PROBLEM STATEMENT:
Locate the line that contains "2. Frontend extracts token from URL". Print it and each following line through the end of the listing, verbatim, and nothing more.

RECORDS FOR THE TASK:
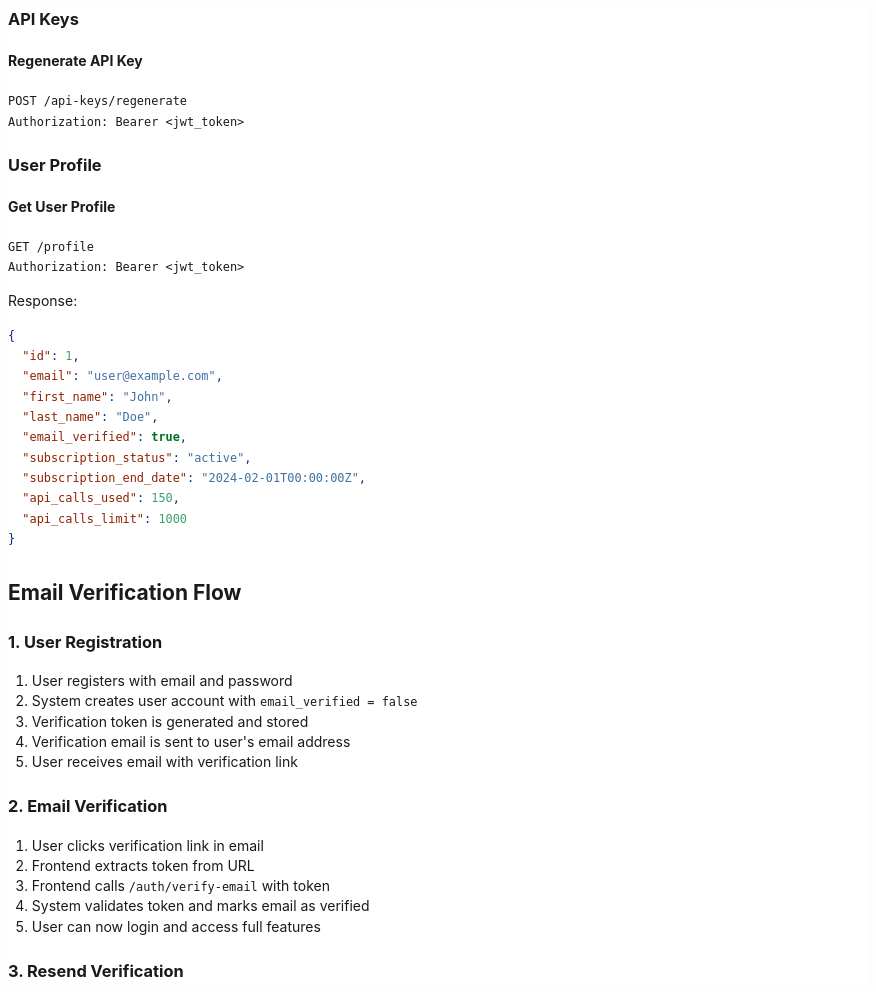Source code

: ### API Keys

#### Regenerate API Key

```http
POST /api-keys/regenerate
Authorization: Bearer <jwt_token>
```

### User Profile

#### Get User Profile

```http
GET /profile
Authorization: Bearer <jwt_token>
```

Response:

```json
{
  "id": 1,
  "email": "user@example.com",
  "first_name": "John",
  "last_name": "Doe",
  "email_verified": true,
  "subscription_status": "active",
  "subscription_end_date": "2024-02-01T00:00:00Z",
  "api_calls_used": 150,
  "api_calls_limit": 1000
}
```

## Email Verification Flow

### 1. User Registration

1. User registers with email and password
2. System creates user account with `email_verified = false`
3. Verification token is generated and stored
4. Verification email is sent to user's email address
5. User receives email with verification link

### 2. Email Verification

1. User clicks verification link in email
2. Frontend extracts token from URL
3. Frontend calls `/auth/verify-email` with token
4. System validates token and marks email as verified
5. User can now login and access full features

### 3. Resend Verification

TASK RESULT:
2. Frontend extracts token from URL
3. Frontend calls `/auth/verify-email` with token
4. System validates token and marks email as verified
5. User can now login and access full features

### 3. Resend Verification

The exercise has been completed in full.